Het basisinkomen is de laatste tijd een veel voorkomende term bij de Nederlandse (beroeps) bevolking. Het voorstel om een basisinkomen in te voeren leidt steeds vaker tot een hoogoplopend debat. Er zijn al een aantal experimenten uitgevoerd in het buitenland door o.a. Zwitserland, Frankrijk, Finland en Canada. De experimenten hadden een positieve uitkomst wat er heeft toe geleid dat de overheden van deze landen de basisinkomen daadwerkelijk willen invoeren.

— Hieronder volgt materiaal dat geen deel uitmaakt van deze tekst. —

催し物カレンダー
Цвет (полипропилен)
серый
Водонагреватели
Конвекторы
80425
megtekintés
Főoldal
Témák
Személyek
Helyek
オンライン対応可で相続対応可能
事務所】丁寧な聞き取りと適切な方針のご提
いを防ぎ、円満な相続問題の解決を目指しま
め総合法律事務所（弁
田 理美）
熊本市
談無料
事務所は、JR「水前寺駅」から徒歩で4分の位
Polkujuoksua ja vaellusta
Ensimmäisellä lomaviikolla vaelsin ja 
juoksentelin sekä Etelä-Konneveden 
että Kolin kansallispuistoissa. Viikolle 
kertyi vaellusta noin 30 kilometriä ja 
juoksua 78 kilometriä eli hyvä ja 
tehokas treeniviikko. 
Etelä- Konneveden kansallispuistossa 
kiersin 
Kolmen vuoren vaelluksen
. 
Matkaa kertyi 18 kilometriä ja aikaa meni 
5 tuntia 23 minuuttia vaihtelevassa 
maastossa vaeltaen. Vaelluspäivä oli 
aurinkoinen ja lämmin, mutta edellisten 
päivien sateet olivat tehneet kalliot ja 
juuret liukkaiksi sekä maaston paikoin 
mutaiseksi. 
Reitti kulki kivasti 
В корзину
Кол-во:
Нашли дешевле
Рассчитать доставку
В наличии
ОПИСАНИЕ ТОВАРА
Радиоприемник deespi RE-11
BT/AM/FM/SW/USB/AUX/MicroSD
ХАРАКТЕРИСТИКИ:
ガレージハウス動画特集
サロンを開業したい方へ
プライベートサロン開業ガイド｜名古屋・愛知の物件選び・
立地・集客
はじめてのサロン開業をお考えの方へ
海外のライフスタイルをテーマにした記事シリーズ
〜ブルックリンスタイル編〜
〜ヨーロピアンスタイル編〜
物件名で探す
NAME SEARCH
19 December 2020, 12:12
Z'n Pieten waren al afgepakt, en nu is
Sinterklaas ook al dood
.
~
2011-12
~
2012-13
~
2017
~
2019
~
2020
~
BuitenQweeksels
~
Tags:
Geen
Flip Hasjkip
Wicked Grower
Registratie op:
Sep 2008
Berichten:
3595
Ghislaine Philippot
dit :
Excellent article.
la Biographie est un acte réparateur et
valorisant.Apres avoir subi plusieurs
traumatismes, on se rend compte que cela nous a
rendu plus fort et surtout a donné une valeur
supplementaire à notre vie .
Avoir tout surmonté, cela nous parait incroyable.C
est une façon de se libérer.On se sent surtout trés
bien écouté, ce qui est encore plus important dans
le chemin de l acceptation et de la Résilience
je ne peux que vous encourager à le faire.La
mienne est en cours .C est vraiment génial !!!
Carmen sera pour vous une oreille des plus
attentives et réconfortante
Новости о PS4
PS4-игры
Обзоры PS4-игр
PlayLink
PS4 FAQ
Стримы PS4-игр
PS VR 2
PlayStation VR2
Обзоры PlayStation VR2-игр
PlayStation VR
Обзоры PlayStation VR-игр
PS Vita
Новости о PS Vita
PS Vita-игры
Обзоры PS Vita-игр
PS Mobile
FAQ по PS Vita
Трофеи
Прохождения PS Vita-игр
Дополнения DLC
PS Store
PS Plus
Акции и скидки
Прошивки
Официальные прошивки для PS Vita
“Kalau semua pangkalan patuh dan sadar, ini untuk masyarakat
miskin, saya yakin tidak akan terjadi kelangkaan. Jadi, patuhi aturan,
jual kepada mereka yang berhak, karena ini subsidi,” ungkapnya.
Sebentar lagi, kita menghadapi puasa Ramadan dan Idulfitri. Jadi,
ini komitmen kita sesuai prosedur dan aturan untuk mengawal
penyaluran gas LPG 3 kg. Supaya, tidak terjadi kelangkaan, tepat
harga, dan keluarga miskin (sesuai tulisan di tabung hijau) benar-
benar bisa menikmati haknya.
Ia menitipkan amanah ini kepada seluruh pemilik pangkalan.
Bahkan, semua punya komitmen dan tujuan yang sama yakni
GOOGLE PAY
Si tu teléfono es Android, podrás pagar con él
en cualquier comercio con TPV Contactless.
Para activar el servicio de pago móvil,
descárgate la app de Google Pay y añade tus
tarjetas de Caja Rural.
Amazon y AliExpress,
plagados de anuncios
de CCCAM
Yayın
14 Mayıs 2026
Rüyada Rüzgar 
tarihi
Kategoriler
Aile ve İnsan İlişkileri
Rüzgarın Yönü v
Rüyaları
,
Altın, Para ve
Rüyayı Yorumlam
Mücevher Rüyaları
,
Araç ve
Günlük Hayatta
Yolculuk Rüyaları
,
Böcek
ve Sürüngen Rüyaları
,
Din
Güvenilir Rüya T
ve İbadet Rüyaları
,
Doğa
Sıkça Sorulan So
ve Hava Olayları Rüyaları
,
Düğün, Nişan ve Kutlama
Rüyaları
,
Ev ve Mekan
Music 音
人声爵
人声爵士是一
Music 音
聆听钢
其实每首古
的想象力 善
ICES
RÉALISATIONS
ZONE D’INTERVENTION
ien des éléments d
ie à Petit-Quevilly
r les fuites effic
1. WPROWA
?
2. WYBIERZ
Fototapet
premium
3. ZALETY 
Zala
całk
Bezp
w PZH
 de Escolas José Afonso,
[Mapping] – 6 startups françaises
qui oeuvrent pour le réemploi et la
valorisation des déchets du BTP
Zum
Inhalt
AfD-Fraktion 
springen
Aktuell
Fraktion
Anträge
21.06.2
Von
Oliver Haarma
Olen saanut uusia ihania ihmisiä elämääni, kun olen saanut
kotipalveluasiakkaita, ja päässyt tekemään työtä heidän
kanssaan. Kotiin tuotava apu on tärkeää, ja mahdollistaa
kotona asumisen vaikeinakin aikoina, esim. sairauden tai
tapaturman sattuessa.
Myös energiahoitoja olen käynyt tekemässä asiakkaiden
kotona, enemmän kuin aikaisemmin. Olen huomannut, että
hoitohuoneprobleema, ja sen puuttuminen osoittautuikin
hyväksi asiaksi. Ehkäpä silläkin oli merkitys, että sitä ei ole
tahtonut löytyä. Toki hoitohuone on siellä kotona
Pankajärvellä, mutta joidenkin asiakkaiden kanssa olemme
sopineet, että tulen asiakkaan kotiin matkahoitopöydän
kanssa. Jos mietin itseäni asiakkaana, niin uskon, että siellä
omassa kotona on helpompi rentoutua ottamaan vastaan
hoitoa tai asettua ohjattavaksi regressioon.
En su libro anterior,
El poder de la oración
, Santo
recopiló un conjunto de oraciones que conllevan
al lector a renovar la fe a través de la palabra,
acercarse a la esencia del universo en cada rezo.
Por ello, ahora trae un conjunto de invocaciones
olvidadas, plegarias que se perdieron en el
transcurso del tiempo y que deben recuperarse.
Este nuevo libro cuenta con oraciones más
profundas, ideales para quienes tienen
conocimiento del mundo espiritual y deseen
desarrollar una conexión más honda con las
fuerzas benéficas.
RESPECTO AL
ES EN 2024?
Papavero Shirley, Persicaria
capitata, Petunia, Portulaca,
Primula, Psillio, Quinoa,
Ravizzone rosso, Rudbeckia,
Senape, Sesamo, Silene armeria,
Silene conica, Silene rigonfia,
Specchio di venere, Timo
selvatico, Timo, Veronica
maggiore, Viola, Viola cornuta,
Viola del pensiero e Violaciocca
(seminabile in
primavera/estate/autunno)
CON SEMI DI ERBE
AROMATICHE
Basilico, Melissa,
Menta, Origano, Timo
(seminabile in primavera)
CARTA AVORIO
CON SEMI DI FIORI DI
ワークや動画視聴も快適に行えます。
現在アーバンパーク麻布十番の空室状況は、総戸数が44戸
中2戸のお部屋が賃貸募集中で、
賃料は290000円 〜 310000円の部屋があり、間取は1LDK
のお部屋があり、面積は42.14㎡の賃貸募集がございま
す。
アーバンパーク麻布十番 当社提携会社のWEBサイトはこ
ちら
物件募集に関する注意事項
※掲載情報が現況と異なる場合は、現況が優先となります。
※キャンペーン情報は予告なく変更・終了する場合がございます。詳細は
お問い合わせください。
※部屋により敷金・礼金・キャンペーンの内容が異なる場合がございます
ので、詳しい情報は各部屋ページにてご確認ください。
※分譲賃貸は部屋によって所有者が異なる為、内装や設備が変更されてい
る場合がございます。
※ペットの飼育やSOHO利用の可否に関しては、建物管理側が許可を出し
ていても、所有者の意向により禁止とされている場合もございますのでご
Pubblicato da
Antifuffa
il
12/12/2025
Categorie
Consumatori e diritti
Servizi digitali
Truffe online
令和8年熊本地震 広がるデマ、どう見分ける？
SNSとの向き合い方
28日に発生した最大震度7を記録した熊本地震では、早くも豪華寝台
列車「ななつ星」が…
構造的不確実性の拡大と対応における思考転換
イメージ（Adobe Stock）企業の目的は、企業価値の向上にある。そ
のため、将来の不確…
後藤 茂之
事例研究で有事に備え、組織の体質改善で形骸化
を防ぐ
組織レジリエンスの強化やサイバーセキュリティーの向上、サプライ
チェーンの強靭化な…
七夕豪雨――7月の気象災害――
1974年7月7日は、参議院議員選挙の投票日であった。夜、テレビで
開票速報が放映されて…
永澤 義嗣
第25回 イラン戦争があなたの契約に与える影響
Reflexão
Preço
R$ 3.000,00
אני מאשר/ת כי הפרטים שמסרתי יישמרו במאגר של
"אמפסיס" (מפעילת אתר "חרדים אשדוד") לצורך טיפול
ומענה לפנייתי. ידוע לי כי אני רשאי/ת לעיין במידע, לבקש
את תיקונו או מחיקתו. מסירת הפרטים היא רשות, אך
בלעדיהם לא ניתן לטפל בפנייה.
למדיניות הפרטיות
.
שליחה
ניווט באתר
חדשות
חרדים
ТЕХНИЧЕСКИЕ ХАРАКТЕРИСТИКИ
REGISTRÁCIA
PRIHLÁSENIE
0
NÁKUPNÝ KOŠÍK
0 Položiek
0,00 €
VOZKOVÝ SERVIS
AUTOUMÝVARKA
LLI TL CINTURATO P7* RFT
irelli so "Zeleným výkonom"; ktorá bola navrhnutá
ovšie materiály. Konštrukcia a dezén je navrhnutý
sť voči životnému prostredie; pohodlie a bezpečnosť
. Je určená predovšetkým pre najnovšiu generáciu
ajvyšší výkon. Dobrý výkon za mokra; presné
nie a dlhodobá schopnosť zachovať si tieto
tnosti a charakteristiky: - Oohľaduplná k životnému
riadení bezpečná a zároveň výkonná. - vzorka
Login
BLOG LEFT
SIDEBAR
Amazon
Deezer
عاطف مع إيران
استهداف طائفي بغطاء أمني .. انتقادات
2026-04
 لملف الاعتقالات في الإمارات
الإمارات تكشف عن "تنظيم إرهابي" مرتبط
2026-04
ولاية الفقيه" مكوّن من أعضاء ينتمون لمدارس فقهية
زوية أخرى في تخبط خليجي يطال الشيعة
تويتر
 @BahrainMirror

In Nederland bestaat er nog veel onduidelijkheid over het idee van het basisinkomen. Wij zetten enkele zaken op een rijtje.
In deel 1 hebben we een korte inleiding gegeven over het basisinkomen. Hier is onder andere aangegeven dat elke Nederlandse burger recht heeft op een gegarandeerd bedrag. Naast dit vereiste zijn de volgende criteria opgesteld:
1. Universeel
Het eerste criterium is dat het basisinkomen geldt voor elke persoon die het Nederlands staatsburger heeft ongeacht leeftijd, geslacht, afkomst en woonplaats.
2. Individueel
Het basisinkomen wordt per persoon uitgekeerd. Dus niet op basis van gezin of huishouden. Er is hierbij ook geen inkomens- of vermogenstoets. Door op individuele basis het inkomen uit te keren kan voor elke persoon de privacy gegarandeerd worden en is er een betere controle tegen misbruik en fraude.
3. Onvoorwaardelijk
Het basisinkomen wordt ook wel aangeduid als “het onvoorwaardelijke basisinkomen”. Met onvoorwaardelijk bedoelt men dat er geen enkele randvoorwaarde is gebonden aan het verkrijgen van een basisinkomen. Zo is het onafhankelijk van voorwaarden en verplichtingen dat men betaald, vrijwilligers of maatschappelijk werk moet aannemen. Verder is het niet onderworpen aan andere spaargelden en inkomens- of eigendomsgrenzen.
4. Hoog genoeg
Het bedrag moet minimaal zo hoog zijn dat een Nederlandse burger een waardige levensstandaard kan realiseren. Deze levensstandaard moet samengaan met de sociale en culturele standaard die voor het land in kwestie gelden. Dit betekent dat het materiële armoede moet voorkomen en dat het participatie aan de samenleving mogelijk maakt. Daarom is het de bedoeling dat het basisinkomen tenminste gelijk moet zijn aan de armoedegrens, overeenkomstig de EU-normen, wat overeenkomt met 60% van het nationale mediane inkomen (modaal inkomen). In landen waar er sprake is van een laag nationaal mediane inkomen moet een andere maatstaf (bijvoorbeeld pakket goederen) gebruikt worden om de hoogte van het basisinkomen te bepalen.
Over de hele wereld wordt door diverse organisaties en instanties, die het basisinkomen uitdragen en hier voorstanders van zijn, de vier zojuist genoemde criteria gebruikt waar een basisinkomen aan moet voldoen wil het een echt basisinkomen genoemd worden. Dus als de overheid van een bepaald land een zogenaamde basisinkomen wilt invoeren, is het voor deze organisaties en instanties een harde eis om aan deze criteria te voldoen.